------ Trecho selecionado ------
Entrevista:O Estado inteligente

sexta-feira, fevereiro 18, 2005

Folha de S.Paulo - LUÍS NASSIF: Jabuticaba versus Apple - 18/02/2005

Os duendes da Terra do Nunca continuam atacando. É inacreditável a maneira torta como se muda o foco dos pontos essenciais que impedem o crescimento da economia. Foquemos em um aspecto apenas: a comparação da capacidade de compra do consumidor brasileiro, em relação a um estrangeiro, levando em conta apenas juros e tributação.
Esqueçamos, por ora, o custo do capital, a tributação sobre investimentos, infra-estrutura precária e fiquemos apenas nesses dois pontos.
O brasileiro Jabuticaba ganha salário bruto de R$ 3.000; o norte-americano Apple ganha o equivalente a isso.
Vamos esquecer também os encargos que incidem sobre a folha para as empresas e focar apenas nos descontos para os empregados. O salário do Jabuticaba sofre descontos de 22%; o do Apple, de 10%. Só por conta dessa diferencial, o salário líquido do Apple é 15% maior que o do Jabuticaba.
Se cada qual comprometesse 20% da renda bruta com a prestação de financiamento de um carro, Jabuticaba poderia dispor de R$ 468, e o Apple, de R$ 540 mensais.
------ Dados disponíveis ------
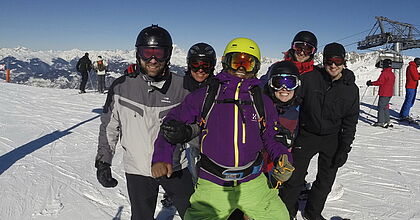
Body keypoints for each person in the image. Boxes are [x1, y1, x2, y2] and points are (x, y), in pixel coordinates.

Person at [152, 37, 293, 219]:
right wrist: (162, 157)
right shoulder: (206, 95)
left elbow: (271, 137)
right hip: (213, 183)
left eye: (247, 63)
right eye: (236, 62)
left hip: (253, 183)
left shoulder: (261, 100)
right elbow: (172, 124)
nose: (241, 69)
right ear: (226, 62)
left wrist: (283, 157)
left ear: (256, 67)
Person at [94, 24, 194, 220]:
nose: (153, 60)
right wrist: (103, 162)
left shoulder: (183, 88)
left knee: (194, 214)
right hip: (137, 169)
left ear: (169, 55)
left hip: (174, 166)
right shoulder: (122, 86)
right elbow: (109, 127)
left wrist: (188, 132)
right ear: (138, 54)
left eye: (159, 53)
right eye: (147, 53)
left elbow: (200, 124)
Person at [279, 43, 359, 220]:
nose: (333, 65)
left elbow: (351, 120)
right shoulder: (310, 79)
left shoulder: (351, 89)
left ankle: (313, 212)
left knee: (325, 180)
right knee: (294, 179)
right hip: (307, 135)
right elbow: (293, 101)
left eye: (337, 61)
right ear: (324, 61)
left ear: (344, 61)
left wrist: (344, 147)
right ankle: (287, 214)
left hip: (332, 138)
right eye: (329, 61)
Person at [366, 58, 396, 128]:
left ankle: (381, 122)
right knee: (385, 107)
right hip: (389, 93)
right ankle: (387, 121)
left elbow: (380, 82)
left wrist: (371, 83)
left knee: (381, 108)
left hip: (384, 93)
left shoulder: (384, 73)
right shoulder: (392, 73)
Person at [399, 57, 420, 122]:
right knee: (409, 101)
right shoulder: (412, 67)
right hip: (411, 86)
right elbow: (415, 77)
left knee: (409, 100)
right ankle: (404, 115)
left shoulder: (412, 67)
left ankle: (403, 114)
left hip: (412, 86)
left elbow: (416, 75)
------
### Questão
Responda com base no trecho sobre Jabuticaba e Apple:
1. Que data aparece junto ao nome da Folha de S.Paulo?
2. Qual é o salário bruto do Jabuticaba?
3. De quanto é o desconto sobre o salário do Apple?

### Resposta
1. 18/02/2005.
2. R$ 3.000.
3. 10%.